Le séisme avait commencé un soir de mars, suite à une main de Presnel Kimpembe dans la surface et le penalty transformé de Rashford qui donnait la qualification inespérée à Manchester United en 1/8e de finale retour de Ligue de champions. Trois mois plus tard, c'est avec quatre défaites en cinq matchs que le club s'apprête à boucler le championnat. Si le titre de champion de France était déjà assuré depuis un petit temps (bien qu'officialisé depuis la victoire contre Monaco, il y a deux semaines seulement), les hommes de Thomas Tuchel ont perdu la finale de Coupe de France contre Rennes. Ce qui fait de cette saison, en termes de statistiques et de trophées remportés, la pire saison du PSG depuis l'arrivée de QSI, en 2012.

Si à la base, les Qataris s'étaient impliqués au PSG, le projet n'était pas forcément sportif. L'envie première des investisseurs était, via le foot, d'apporter une nouvelle image du Qatar. De faire en sorte de positionner l'émirat comme une marque, en le rattachant au club parisien. Avec comme ambition de régner sur l'Europe et de rattraper les éternels rivaux d'Abu Dhabi (propriétaires de Manchester City). Le premier gros coup au moral est d'ailleurs arrivé en 2015, année où le club de Manchester avait éliminé les hommes de Laurent Blanc, à l'époque. S'en sont suivis une humiliation contre Barcelone, une leçon contre le Real Madrid et un cauchemar contre Manchester United.

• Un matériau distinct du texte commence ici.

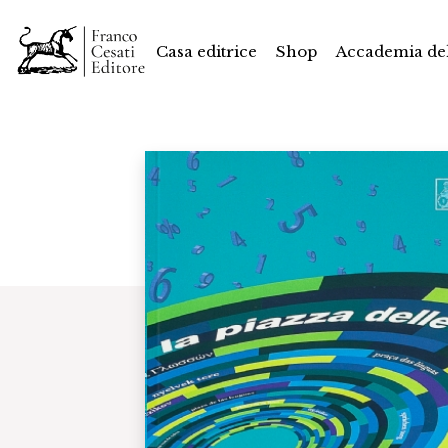
Casa editrice
Shop
Accademia del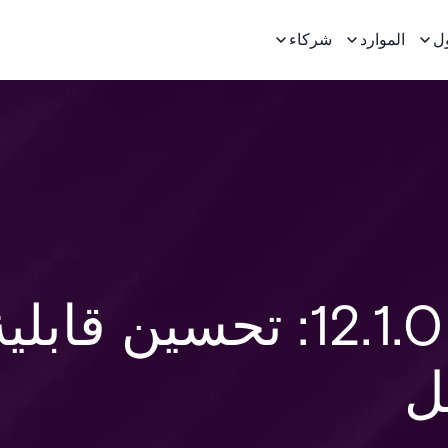
ل
الموارد
شركاء
قم بالوصول إليه! 12.1.0: تحسين قابل
ل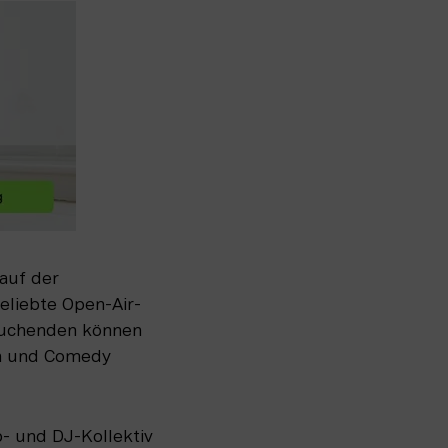
uf der 
eliebte Open-Air-
suchenden können 
n und Comedy 
 und DJ-Kollektiv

Cette incapacité chronique des joueurs à élever leur niveau de jeu dans les grands rendez-vous, et à montrer une force de caractère nécessaire dans ce genre de batailles, a fragilisé l'image du PSG. Mais pas que. A force de vouloir associer son image à celle du club, le Qatar y est parvenu. Dans l'esprit, le Qatar est le PSG. Et les contre-performances du club ont un effet néfaste sur l'image du pays.

C'est pourquoi, d'après le journal Le Parisien, les Qataris "estiment que les preuves de reconnaissances sont rares. En revanche, après chaque déroute, des flots de raillerie ternissent l'image du club et, par ricochet, celle de l'émirat. (...) Si les critiques des médias fatiguent les dirigeants parisiens, le manque de soutien du football français les afflige".

Si aujourd'hui ce ne sont que des échos, l'émirat pourrait revoir sa position, et son engagement au PSG, après la Coupe du Monde 2022. Compétition qu'ils accueilleront.